Additionally, presence of the researcher during inclusions facilitates data collection. The research personnel played an active role in contacting the patients prior to the GP visits and actively recruited them for the study. During inclusions, the researcher could prevent unblinding of the GP and make sure data collection was complete. For example, among patients that initially wanted to participate at home, 10% (n = 3 out of 31) needed help because they forgot to fill in part of the questionnaire. Presence of the researcher was also perceived as positive by the staff of the GP practice.
Another advantage was that when present, the researcher could help make the assessment with the app if required. This was needed in 6% (n = 2 out of 31) of the patients that initially participated at home, and 95% (n = 18 out of 19) of the patients that participated at the GP practice. Additionally, presence of the researcher allowed for follow-up questions on the spot, collecting more in-depth data.
Usage of the app
Usage of the app was influenced by many factors. Patient characteristics such as personal insecurities or the location of the lesion influenced usage of the app and often caused the need for the researcher to assist. For example, when lesions were on difficult-to-reach locations, this impacted the ability of patients to use the app themselves, because they simply could not reach it. This was also reflected in the quantitative data, in the cases where patients needed help, 79% (n = 19) of the lesions were located on a difficult location on the body (Fig. 3b). Also technological inexperience of patients was identified as a barrier that hindered usage of the app and filling out the digital questionnaire. This was often related to lack of experience with the study specific devices or general technological illiteracy. These were influenced by insecurities of the patient or older age. However, it was usually due to a combination of all these factors and the time pressure (Fig. 3), since some older patients also succeeded in making the picture themselves.
A facilitator was when usage of the mHealth app is an effortless process. Especially when patients were technologically engaged this led to effortless usage of the app.
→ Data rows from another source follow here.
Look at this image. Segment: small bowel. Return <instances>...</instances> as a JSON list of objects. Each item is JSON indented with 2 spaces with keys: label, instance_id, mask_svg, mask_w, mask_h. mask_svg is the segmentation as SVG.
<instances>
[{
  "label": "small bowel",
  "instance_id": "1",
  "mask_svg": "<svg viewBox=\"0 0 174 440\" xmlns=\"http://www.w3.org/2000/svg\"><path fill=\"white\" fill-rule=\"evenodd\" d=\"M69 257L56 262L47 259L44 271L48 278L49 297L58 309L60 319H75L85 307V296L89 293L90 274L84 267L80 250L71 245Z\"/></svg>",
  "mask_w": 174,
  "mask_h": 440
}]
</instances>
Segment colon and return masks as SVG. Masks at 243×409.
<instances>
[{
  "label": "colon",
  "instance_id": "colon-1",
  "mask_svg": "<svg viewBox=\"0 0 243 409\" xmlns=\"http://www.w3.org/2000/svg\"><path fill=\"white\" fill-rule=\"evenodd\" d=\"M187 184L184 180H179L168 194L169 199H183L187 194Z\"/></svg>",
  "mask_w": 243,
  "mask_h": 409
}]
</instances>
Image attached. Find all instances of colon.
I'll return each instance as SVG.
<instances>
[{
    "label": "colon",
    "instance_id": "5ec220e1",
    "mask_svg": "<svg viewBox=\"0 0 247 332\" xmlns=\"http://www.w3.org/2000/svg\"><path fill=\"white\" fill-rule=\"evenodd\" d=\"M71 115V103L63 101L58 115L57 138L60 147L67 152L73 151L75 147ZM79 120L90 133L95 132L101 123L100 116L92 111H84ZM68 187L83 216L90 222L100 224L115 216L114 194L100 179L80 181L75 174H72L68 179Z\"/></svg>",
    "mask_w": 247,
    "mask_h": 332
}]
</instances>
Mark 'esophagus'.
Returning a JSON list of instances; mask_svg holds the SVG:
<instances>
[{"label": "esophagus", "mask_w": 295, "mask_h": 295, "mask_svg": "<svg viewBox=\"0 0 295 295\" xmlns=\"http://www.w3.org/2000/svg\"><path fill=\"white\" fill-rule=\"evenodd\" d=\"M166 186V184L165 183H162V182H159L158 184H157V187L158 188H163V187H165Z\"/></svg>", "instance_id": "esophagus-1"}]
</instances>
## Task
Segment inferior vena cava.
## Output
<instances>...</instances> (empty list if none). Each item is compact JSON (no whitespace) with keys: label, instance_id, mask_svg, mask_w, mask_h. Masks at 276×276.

Patients who participated at home more often succeeded in using the app on their own. (Fig. 3c).
Study-related information provision
Another important theme was the study-related information provision to the patients and the GP. We identified that a lack in provision of study-related information led to confusion and delays for both the GP, GPA and the patients and that familiarity of the general practitioner with the study leads to an easier and quicker inclusion.
Discussion
This study describes the feasibility and potential of targeted implementation of an AI-based mHealth app in primary care. Studying implementation at two different moments in the healthcare pathway of people with suspicious skin lesions appears feasible and we have identified multiple barriers and facilitators that provide solid groundwork which can be incorporated in future studies. Results from the study indicate a strong potential for future research directions to focus on usage of the app as a targeted triaging tool in the hands of patients. However, a final prospective study, including a larger and more diverse group of patients and GPs, is needed to draw definite conclusions on the effect of the app on this healthcare pathway before steps towards implementation can be taken.
In this pilot feasibility study, the app reached an accuracy similar to what has been reported in validation studies.8,15,18 When evaluating the impact on the care pathway, we found that 54% of the patients with a benign skin lesion and a low risk rating from the app reported they would have stayed at home with this assessment and the one patient with an incorrect low risk rating from the app indicated they still would have visited the GP. Since the average Dutch GP faces around 177 consultations for benign skin lesions per year,2,19,20 implementation of this intervention could therefore potentially lead to a significant reduction in consultations for benign skin lesions, without the risk of increasing the workload of physicians due to false positives.21,22 However, this should be balanced against the risk of missing skin cancer (the false negatives) and delays in appropriate care. This is especially important for melanomas and cutaneous squamous cell carcinomas, where the 5-year survival decreases for tumors detected at a late stage.23,24 Therefore, a future study should additionally be powered for a non-inferiority analysis to additionally evaluate the safety of implementation in a primary care setting.
A mayor concern that needs further evaluation and development is intended use. A large part of the study population (48%) was not able to use the app on their own and required assistance from others, diminishing the potential impact of the app. This could partially be addressed by improving usability, but some obstacles are inherent to AI in general. A concern when implementing AI in clinical care is that it can lead to exclusion of patients and perpetuate inequality. For example for those with a darker skin type, as multiple studies have demonstrated that algorithms tend to underperform due to bias in training data,25,26 or for patients with low technological literacy who have difficulties using smartphones.27, 28, 29 Additionally, some lesions might even never be suitable for this technology, such as lesions that are covered by hair, lie in a body fold and are difficult to photograph or where algorithms struggle with noise removal.15,16,30,31 It is therefore important to be aware of these limitations and search for solutions through both algorithm improvements and ensuring that healthcare remains accessible to all patients.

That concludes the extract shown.